The Cell chip’s architecture and layout are very different from the Xbox chip, primarily due to the lack of caches on the SPEs. As such, designers are able to add 256 kbytes of RAM with each of the eight SPEs. This RAM is used for code and data storage.

The Xbox chip can run six threads on three processors, while each SPE is single-threaded. One big difference between the two approaches is that the SPE operation is deterministic, a feature not possible with a cache. Determinism is key in some environments, especially gaming.

There’s a tradeoff, though. Programmers or programming tools need to account for the different access times. Access to the 256 kbytes of local memory is the fastest. There’s a small overhead to access another SPE’s memory, but a lots of overhead to access main memory. In addition, DMA transfers between main memory and SPE’s memory are fast, but it takes time to set up the transfers.

The SPE architecture affects how applications are coded to take advantage of the multiple units as well as contend with the memory limitations. Overall, programmers take what Peter Hoffstee, Distinguished Engineer with IBM, calls a shopping-list technique when it comes to scheduling. SPEs are given jobs from a list and come back for another upon completion of their current job.

There are two approaches to deliver code and data from the list. The first essentially splits an application into chunks that will fit into an SPE. DMA is used to bring in the necessary code and working set data (Fig. 3). The SPE code may access other memory, but most of the data is loaded when the chunk starts. Data may be written back to main memory when the task is done. Often, the task runs to completion, and then the next chunk is loaded.

The chunking approach can be used to handle streams of data. For example, game programs typically process data for a display frame. This processing can be split into chunks, and the chunks are then distributed among the SPEs. A single frame may be broken up into more chunks than SPEs. Consequently, it’s simply a matter of running the chunks through the SPEs at a rate fast enough to complete a frame in time to display it.
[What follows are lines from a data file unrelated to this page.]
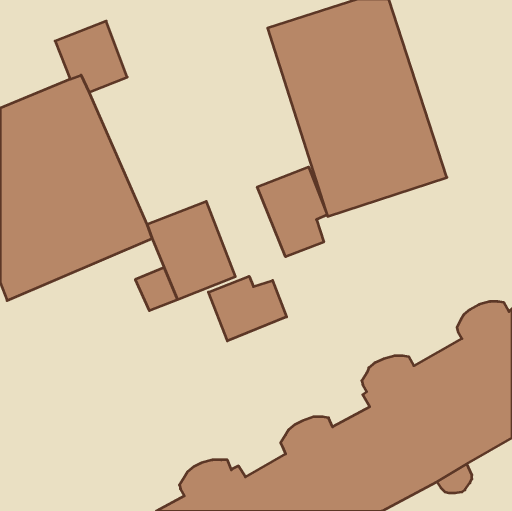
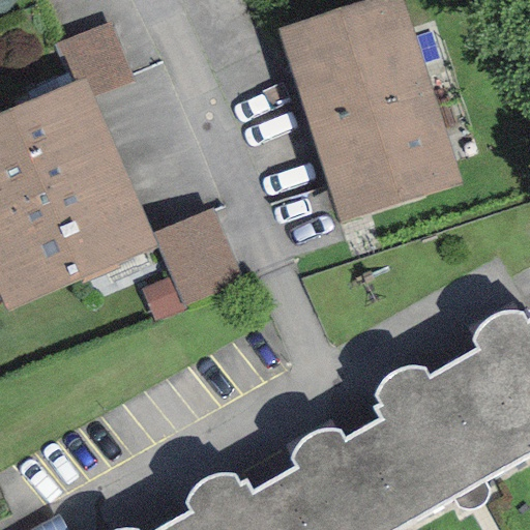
building: [257,167,327,257] -> none
building: [208,276,287,341] -> none

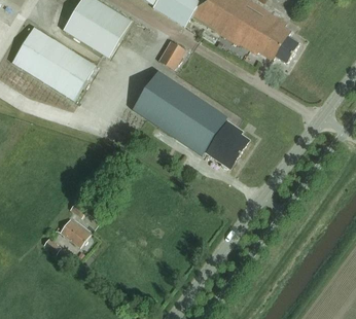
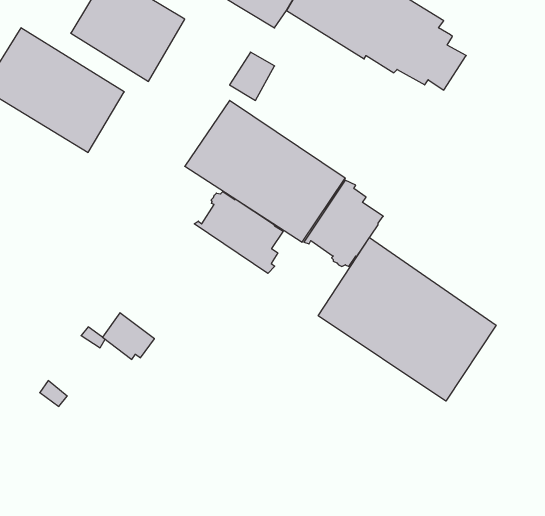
building: none -> [194,192,283,273]
building: none -> [318,237,496,401]
building: [59,217,90,245] -> [103,313,154,359]

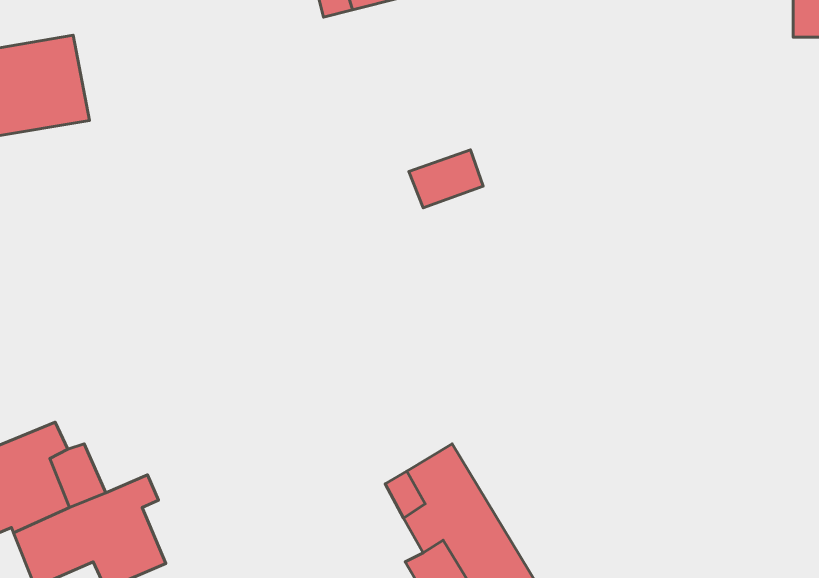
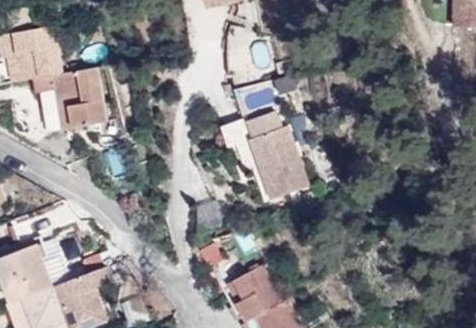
building: none -> [30,67,106,132]
building: none -> [237,124,310,197]

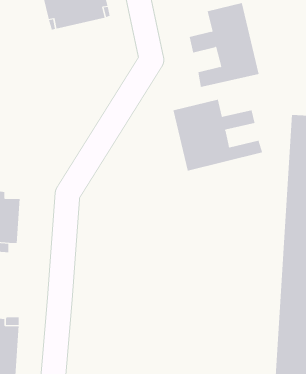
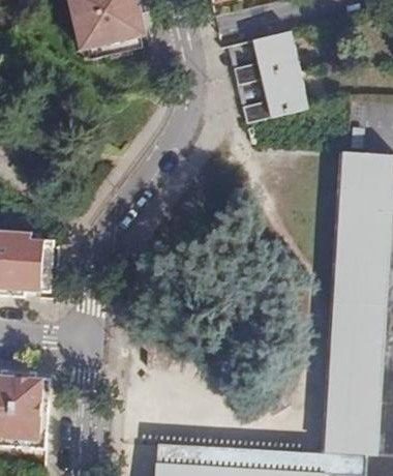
building: [173,99,263,172] -> none

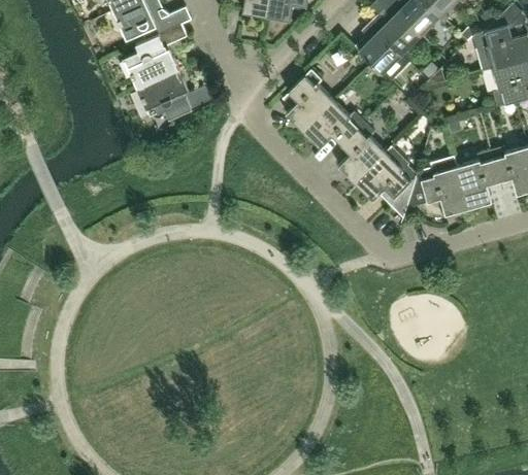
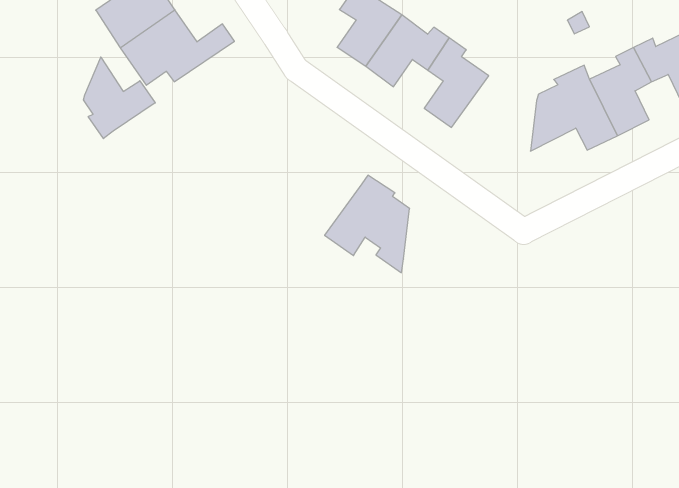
building: none -> [83,57,155,139]
building: [355,147,417,218] -> [325,175,410,273]

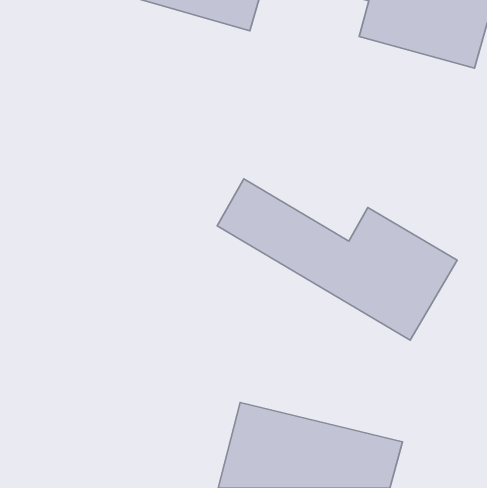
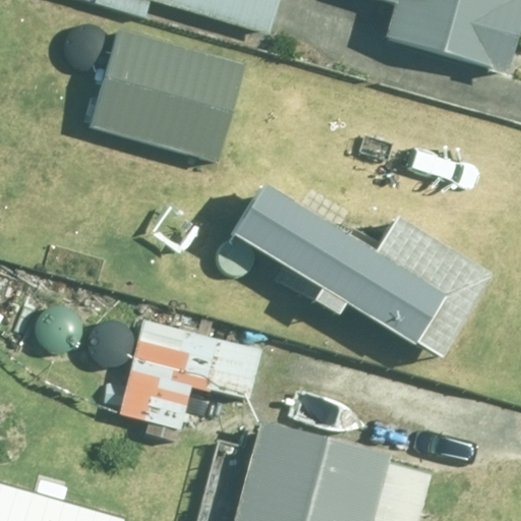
building: none -> [93,30,243,158]
building: none -> [122,323,258,429]

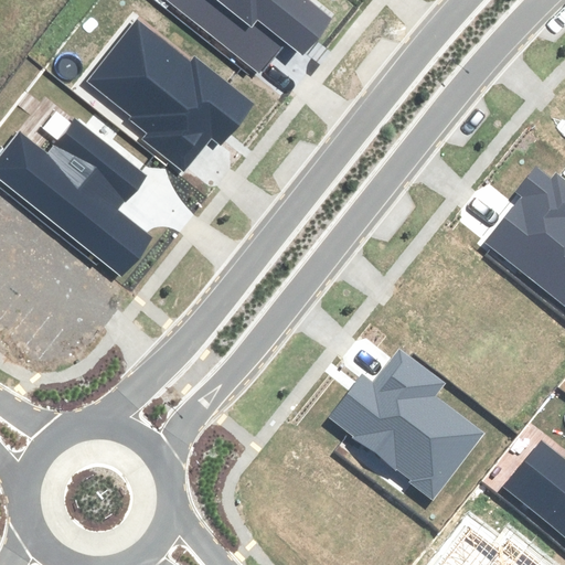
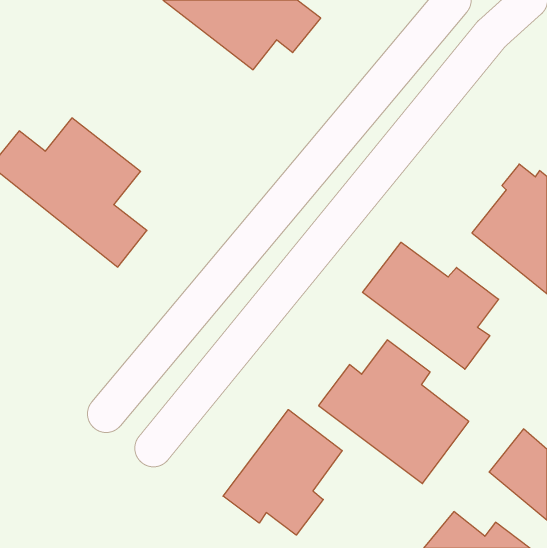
building: [88,22,252,171] -> none
building: none -> [363,242,499,369]
building: none -> [223,410,342,535]

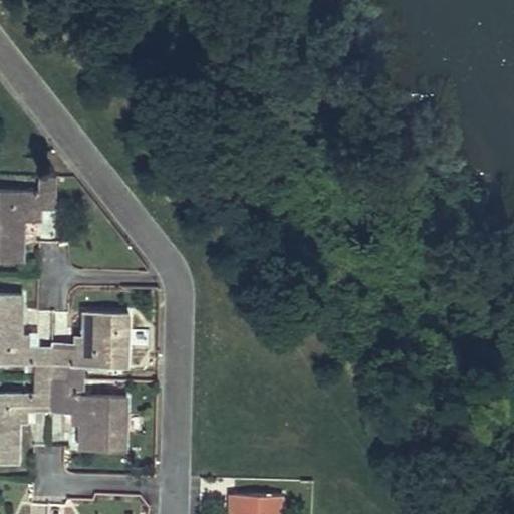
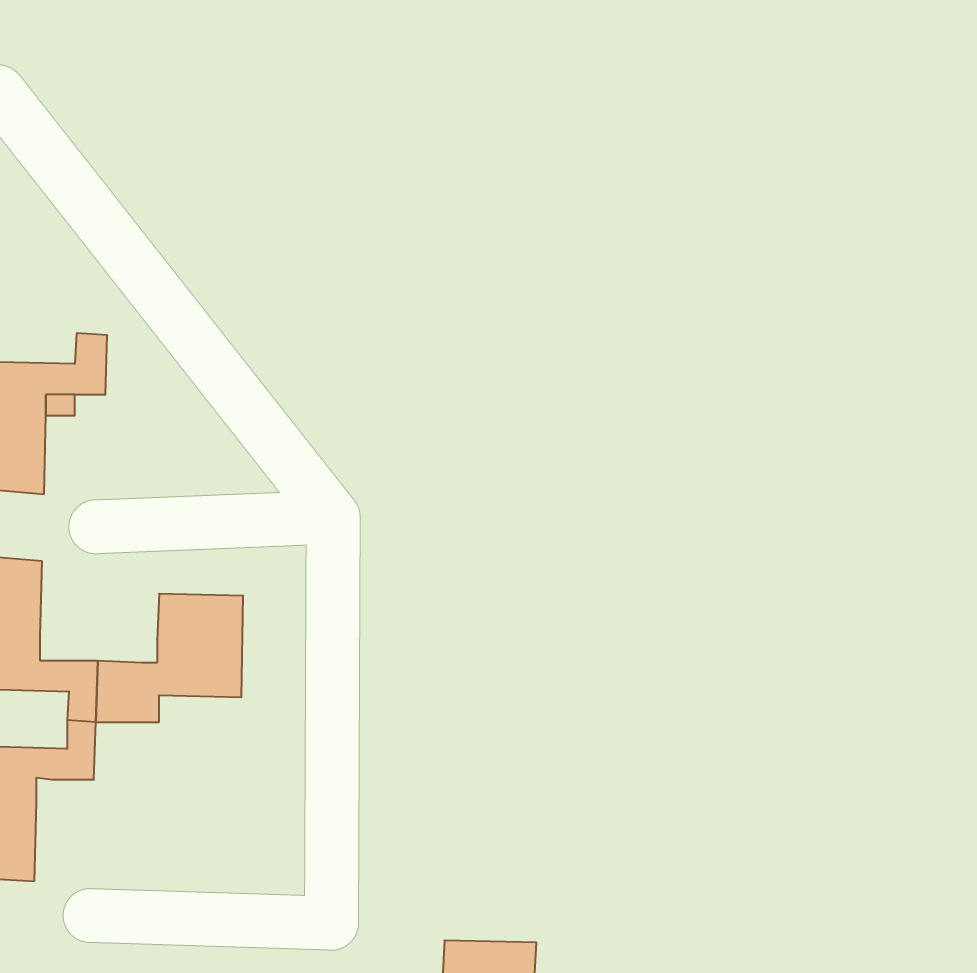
building: [49,381,125,451] -> none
The other approach is similar to chunking, but either the code or data stays in place. For instance, an application applies the same algorithm to a stream of data. The code is loaded once into an SPE, and then data is moved in and out as it’s processed. The flip side is a chunk of data that’s transformed by some code and then another and another. Doublebuffering reduces the amount of swappable data or code, but it may improve efficiency.

This swapping approach was quite common in the past when memory was at a premium. Think back to Fortran COMMON statements or Basic program switching on mini computers.

Code and data can be pushed into SPEs or pulled in by code running on the SPEs. Such software- based caching varies greatly from one application to another, but it gives the control to programmers instead of the hardware. Huge benefits can be derived from software caching and SPE communication if hardware is brought to bear on a problem. IBM optimized a ray tracing program that caches seven different kinds of data blocks among multiple SPEs. The end result: performance rose by almost an order of magnitude.